--- Given records ---
********

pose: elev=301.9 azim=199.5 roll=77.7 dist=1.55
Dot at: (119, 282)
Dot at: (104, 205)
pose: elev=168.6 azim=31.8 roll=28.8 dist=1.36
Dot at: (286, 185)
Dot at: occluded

********

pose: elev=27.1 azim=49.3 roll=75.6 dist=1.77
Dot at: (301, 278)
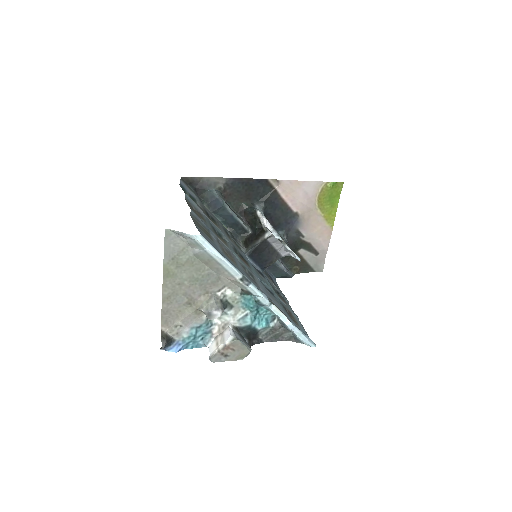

********

--- Direction ---
Can you repeat the data from the line containing "pose: elev=301.9 azim=199.5" down to the line containing "Dot at: occluded", substituting "camera" for every "pose" and leaving everything else unchanged?

--- Response ---
camera: elev=301.9 azim=199.5 roll=77.7 dist=1.55
Dot at: (119, 282)
Dot at: (104, 205)
camera: elev=168.6 azim=31.8 roll=28.8 dist=1.36
Dot at: (286, 185)
Dot at: occluded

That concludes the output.